Brent 'Dax' Royal-Gordon wrote:

Rod Adams <[EMAIL PROTECTED]> wrote:


Larry Wall wrote:


Junctions can short circuit when they feel like it, and might in some
cases do a better job of picking the evaluation order than a human.




I was afraid someone was going to say that. And I now must convert my
reservations about junction autothreading from "very disturbing" to
"you've got to be kidding".


...


Not to mention it contradicts S09:
"... that routine is "autothreaded", meaning the routine will be called 
automatically as many times as necessary to process the individual scalar elements of the junction 
in parallel."

Now there is some wiggle room in there for short circuiting, but not very much.



The "wiggle room" is that the junction knows when it's being asked to collapse into a Boolean, and can know if there's no possible way the function it's running will have side effects. (That's why we're declaring ties now. There may be cases where we can't know for sure if there will be side effects or not--Halting Problem stuff--but we can make sure the junction optimizer is conservative. The Halting Problem becomes a lot easier if you ask whether a program *might* halt instead of whether it *will*.)

In general, it seems to simply be an amazingly bad idea to autothread
a function with side effects.  In fact, I'd recommend that we warn if
a side effect occurs during autothreading.



Besides, people were telling me that my Sets were not needed, because
they could be rendered with Arrays and Hashes. I fail to see how
junctions are that different.



Junctions are intended to be used mainly within conditionals and other statements;

If the set of these "other statements" is limited, consider creating a Junction class (which needs a "use Junction;" to activate), which overloads the various comparison operators for when a Junction is involved, and defines any/all/none/one as constructors? Throw in some overloading or bindings for |/^/&, and it looks like you get everything your asking for. Having a method evaluate: C< 5 == any(4,5,6) > means that the interpreter doesn't need to autothread. This also makes it where only functions that were explicitly designed to use Junctions, or ones which didn't declare their signature, and thus are making no assumptions about what they are given, will perform the Junctive evaluations.

This way, you get all the happy functionality, at the cost of typing "use Junction;", and I get loads of protection against the evil side of autothreading. Doing Junctions this way also makes the them extensible. If someone figures out what a "not" junction is, they can add it in later.

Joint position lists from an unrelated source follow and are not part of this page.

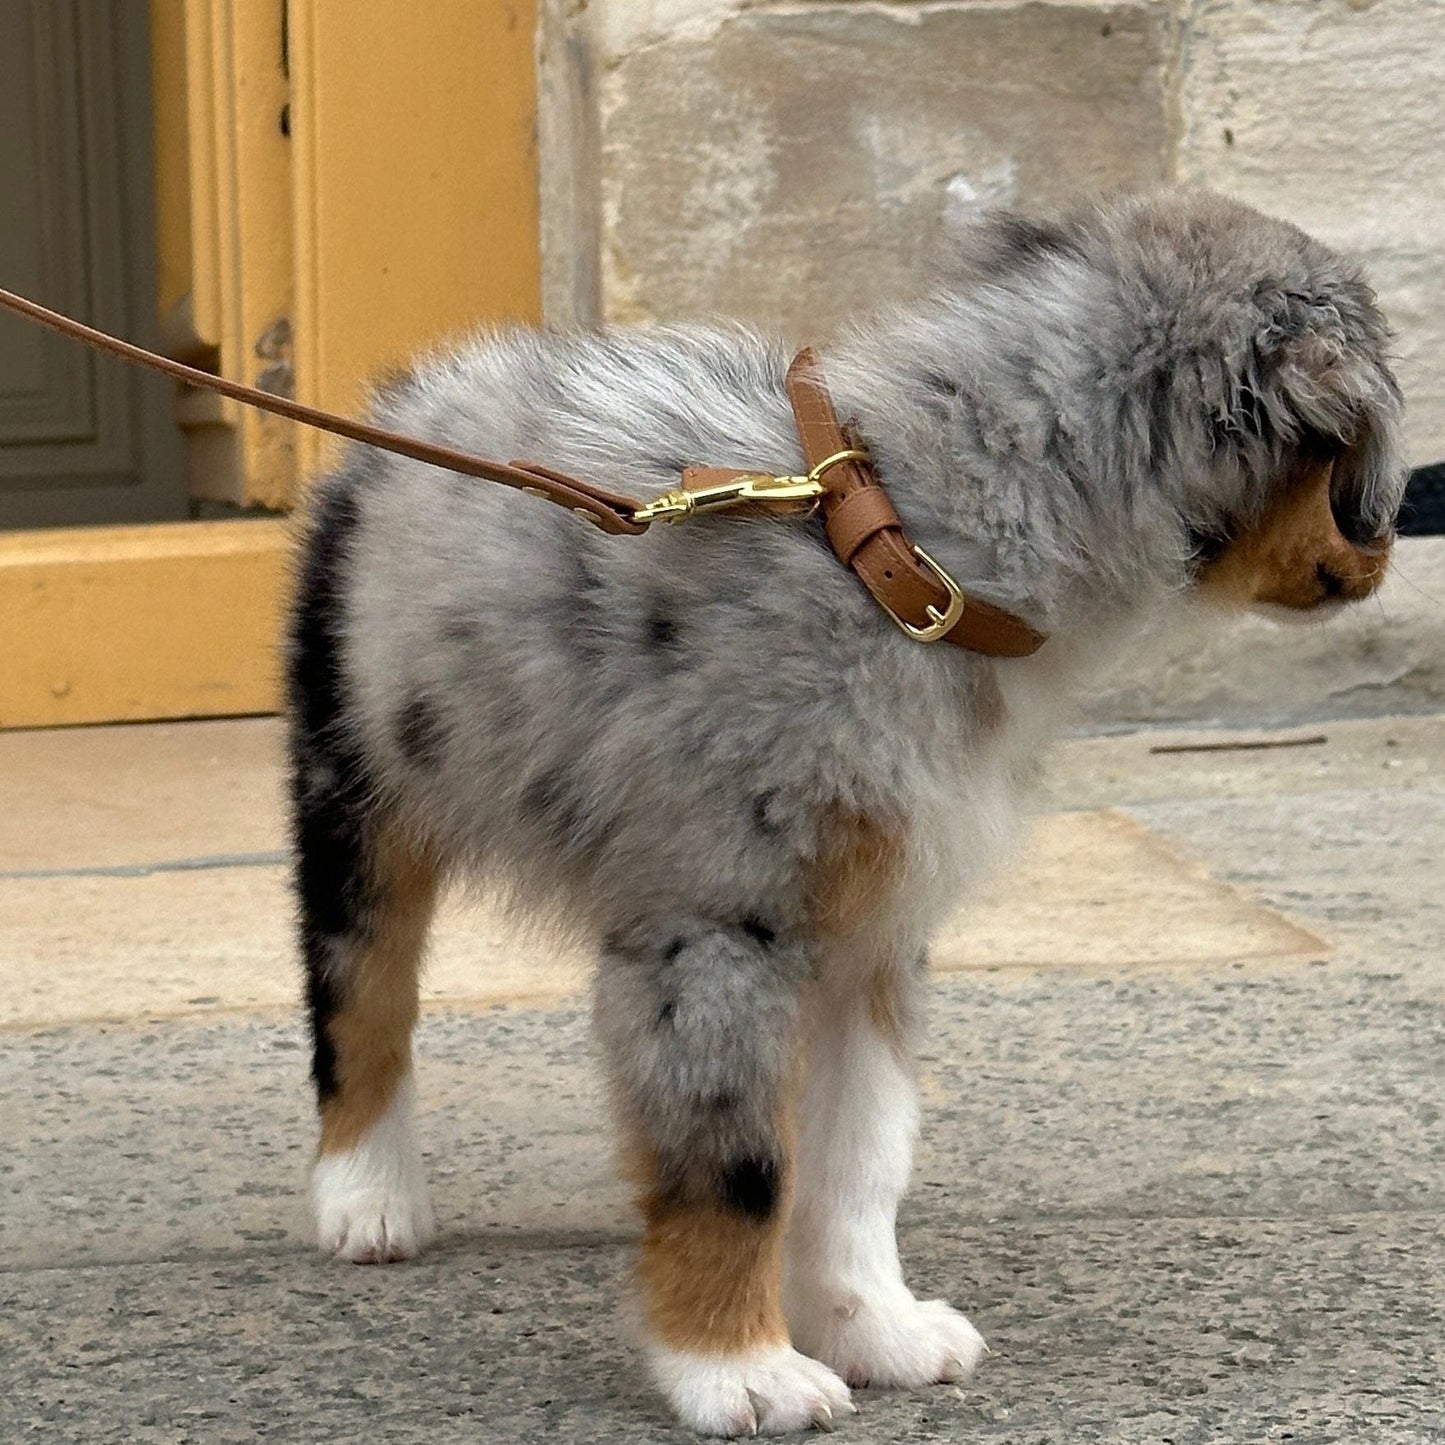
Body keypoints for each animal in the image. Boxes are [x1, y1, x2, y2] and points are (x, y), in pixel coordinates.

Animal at [281, 189, 1398, 1433]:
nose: (1390, 542)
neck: (906, 551)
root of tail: (429, 385)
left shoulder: (875, 929)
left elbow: (860, 1155)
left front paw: (874, 1327)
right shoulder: (718, 925)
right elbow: (737, 1169)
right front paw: (736, 1368)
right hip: (356, 777)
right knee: (361, 994)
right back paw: (368, 1193)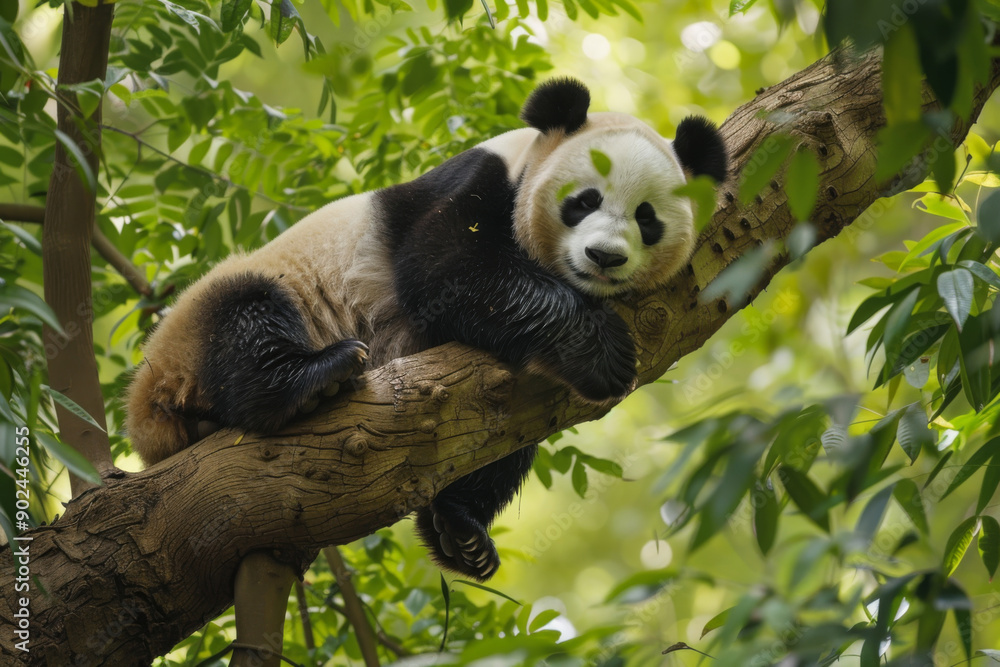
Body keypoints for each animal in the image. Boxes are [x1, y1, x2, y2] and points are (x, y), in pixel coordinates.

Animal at [126, 78, 727, 581]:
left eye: (647, 218)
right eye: (584, 201)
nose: (604, 257)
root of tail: (149, 415)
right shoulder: (472, 186)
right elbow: (444, 269)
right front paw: (601, 352)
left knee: (504, 442)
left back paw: (463, 535)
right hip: (213, 313)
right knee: (245, 317)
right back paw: (315, 377)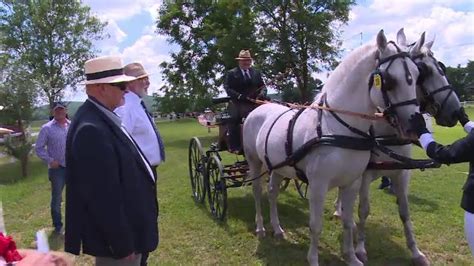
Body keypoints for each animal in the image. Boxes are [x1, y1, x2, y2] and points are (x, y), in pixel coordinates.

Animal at [243, 30, 420, 264]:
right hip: (254, 161)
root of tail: (256, 109)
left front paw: (352, 257)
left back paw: (278, 229)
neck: (337, 128)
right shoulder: (318, 186)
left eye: (417, 75)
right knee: (257, 192)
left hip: (278, 167)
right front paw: (313, 260)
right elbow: (315, 226)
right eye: (390, 81)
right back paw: (261, 228)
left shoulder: (352, 183)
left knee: (272, 193)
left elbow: (348, 221)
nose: (415, 124)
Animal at [332, 29, 462, 264]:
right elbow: (363, 210)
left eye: (441, 67)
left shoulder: (402, 173)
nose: (455, 111)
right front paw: (360, 248)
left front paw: (416, 252)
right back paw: (341, 212)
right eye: (424, 71)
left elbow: (404, 211)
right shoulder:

And people like me can't complain about what the module is doing to the language, because "all's fair if you predeclare" would be in effect.

I think junctions are important at the statement level because they
help make similar things look similar.  Consider these two statements:

  if($foo == $bar) { .. }
  if(grep { $foo ==  $_ } $bar, $baz) { ... }

What makes these two statements so fundamentally different from each
other that they should be expressed in ways that *look* so different?


You mean besides the shift in plurality? A shift in plurality in English forces you to modify a hefty portion of your sentence to accommodate it. At a minimum, you change your verb, in this case the C< == >.
Shifting plurality in programming languages also incurs changes to the code around it.


: - Edge cases which, IMHO, do not merit the huffman level of several
: single character operators. All of which can be accomplished without the
: use of junctions, though not as gracefully.

Grace is important.  Even more important is mapping naturally to human
linguistic structures, to the extent that it can be done unambiguously.

In my experience, English tends not to superimpose several values on a
given noun at once.



No, but nor does it have a concept quite like a variable.


Which significantly weakens the "mapping naturally to human linguistic structures" argument, IMO.

Junctions are equivalent to the English sentence "Get eggs, bacon, and
toast from the store". (In Perl, that'd be something like C<<
$store->get("eggs" & "bacon" & "toast") >>.)


Or just have C< get() >  take a list, and it's:

$store->get(<<eggs bacon toast>>); # is that the latest use of <<>>?

It's just a bit of
orthogonality that allows you to give "eggs, bacon, and toast" a name
and use it later.

@shopping list = <<eggs bacon toast>>;

gives them a name you can use later, as well.